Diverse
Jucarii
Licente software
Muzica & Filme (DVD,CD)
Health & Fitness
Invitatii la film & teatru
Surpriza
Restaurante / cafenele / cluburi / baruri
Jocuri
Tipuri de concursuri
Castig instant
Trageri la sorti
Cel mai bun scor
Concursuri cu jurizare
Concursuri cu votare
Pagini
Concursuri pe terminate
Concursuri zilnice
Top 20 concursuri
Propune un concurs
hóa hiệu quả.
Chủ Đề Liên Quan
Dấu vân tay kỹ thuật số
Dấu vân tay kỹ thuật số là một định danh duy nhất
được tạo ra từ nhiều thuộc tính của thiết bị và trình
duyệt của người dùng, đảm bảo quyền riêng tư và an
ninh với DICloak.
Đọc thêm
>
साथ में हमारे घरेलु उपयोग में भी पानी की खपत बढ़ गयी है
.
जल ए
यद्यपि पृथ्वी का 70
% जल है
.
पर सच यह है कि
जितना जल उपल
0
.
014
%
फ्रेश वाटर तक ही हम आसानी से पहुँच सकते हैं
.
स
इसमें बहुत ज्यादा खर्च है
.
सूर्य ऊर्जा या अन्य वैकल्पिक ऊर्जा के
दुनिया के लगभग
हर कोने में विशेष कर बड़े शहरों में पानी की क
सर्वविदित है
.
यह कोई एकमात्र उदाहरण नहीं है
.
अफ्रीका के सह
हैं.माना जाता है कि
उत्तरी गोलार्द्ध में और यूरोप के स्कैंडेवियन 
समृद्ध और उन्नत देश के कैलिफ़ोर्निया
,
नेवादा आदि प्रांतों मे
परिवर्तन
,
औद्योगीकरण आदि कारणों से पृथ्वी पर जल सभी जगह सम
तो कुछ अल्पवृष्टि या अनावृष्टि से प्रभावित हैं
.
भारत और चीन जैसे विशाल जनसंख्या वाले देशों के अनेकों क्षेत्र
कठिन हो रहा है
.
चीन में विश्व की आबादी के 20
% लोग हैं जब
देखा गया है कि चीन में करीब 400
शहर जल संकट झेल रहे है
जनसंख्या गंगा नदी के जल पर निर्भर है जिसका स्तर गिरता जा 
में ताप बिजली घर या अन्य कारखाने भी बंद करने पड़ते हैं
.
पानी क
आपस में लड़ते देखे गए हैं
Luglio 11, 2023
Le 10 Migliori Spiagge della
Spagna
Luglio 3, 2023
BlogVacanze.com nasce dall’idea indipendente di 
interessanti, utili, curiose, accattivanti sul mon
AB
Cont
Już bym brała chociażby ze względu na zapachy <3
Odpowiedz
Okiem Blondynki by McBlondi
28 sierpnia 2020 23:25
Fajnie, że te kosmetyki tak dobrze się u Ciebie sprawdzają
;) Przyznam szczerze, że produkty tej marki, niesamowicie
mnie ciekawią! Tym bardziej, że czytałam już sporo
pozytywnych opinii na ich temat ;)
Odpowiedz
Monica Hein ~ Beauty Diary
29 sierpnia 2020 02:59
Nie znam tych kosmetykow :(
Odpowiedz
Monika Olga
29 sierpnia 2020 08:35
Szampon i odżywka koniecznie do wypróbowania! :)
☆ ☆ ☆ ☆ ☆
▶ _EXERCISE PROMPT_: Copy all the lines of the material again, renaming every "Odpowiedz" to "Reply" and leaving everything else unchanged.

▶ _WRITTEN RESPONSE_:
Diverse
Jucarii
Licente software
Muzica & Filme (DVD,CD)
Health & Fitness
Invitatii la film & teatru
Surpriza
Restaurante / cafenele / cluburi / baruri
Jocuri
Tipuri de concursuri
Castig instant
Trageri la sorti
Cel mai bun scor
Concursuri cu jurizare
Concursuri cu votare
Pagini
Concursuri pe terminate
Concursuri zilnice
Top 20 concursuri
Propune un concurs
hóa hiệu quả.
Chủ Đề Liên Quan
Dấu vân tay kỹ thuật số
Dấu vân tay kỹ thuật số là một định danh duy nhất
được tạo ra từ nhiều thuộc tính của thiết bị và trình
duyệt của người dùng, đảm bảo quyền riêng tư và an
ninh với DICloak.
Đọc thêm
>
साथ में हमारे घरेलु उपयोग में भी पानी की खपत बढ़ गयी है
.
जल ए
यद्यपि पृथ्वी का 70
% जल है
.
पर सच यह है कि
जितना जल उपल
0
.
014
%
फ्रेश वाटर तक ही हम आसानी से पहुँच सकते हैं
.
स
इसमें बहुत ज्यादा खर्च है
.
सूर्य ऊर्जा या अन्य वैकल्पिक ऊर्जा के
दुनिया के लगभग
हर कोने में विशेष कर बड़े शहरों में पानी की क
सर्वविदित है
.
यह कोई एकमात्र उदाहरण नहीं है
.
अफ्रीका के सह
हैं.माना जाता है कि
उत्तरी गोलार्द्ध में और यूरोप के स्कैंडेवियन 
समृद्ध और उन्नत देश के कैलिफ़ोर्निया
,
नेवादा आदि प्रांतों मे
परिवर्तन
,
औद्योगीकरण आदि कारणों से पृथ्वी पर जल सभी जगह सम
तो कुछ अल्पवृष्टि या अनावृष्टि से प्रभावित हैं
.
भारत और चीन जैसे विशाल जनसंख्या वाले देशों के अनेकों क्षेत्र
कठिन हो रहा है
.
चीन में विश्व की आबादी के 20
% लोग हैं जब
देखा गया है कि चीन में करीब 400
शहर जल संकट झेल रहे है
जनसंख्या गंगा नदी के जल पर निर्भर है जिसका स्तर गिरता जा 
में ताप बिजली घर या अन्य कारखाने भी बंद करने पड़ते हैं
.
पानी क
आपस में लड़ते देखे गए हैं
Luglio 11, 2023
Le 10 Migliori Spiagge della
Spagna
Luglio 3, 2023
BlogVacanze.com nasce dall’idea indipendente di 
interessanti, utili, curiose, accattivanti sul mon
AB
Cont
Już bym brała chociażby ze względu na zapachy <3
Reply
Okiem Blondynki by McBlondi
28 sierpnia 2020 23:25
Fajnie, że te kosmetyki tak dobrze się u Ciebie sprawdzają
;) Przyznam szczerze, że produkty tej marki, niesamowicie
mnie ciekawią! Tym bardziej, że czytałam już sporo
pozytywnych opinii na ich temat ;)
Reply
Monica Hein ~ Beauty Diary
29 sierpnia 2020 02:59
Nie znam tych kosmetykow :(
Reply
Monika Olga
29 sierpnia 2020 08:35
Szampon i odżywka koniecznie do wypróbowania! :)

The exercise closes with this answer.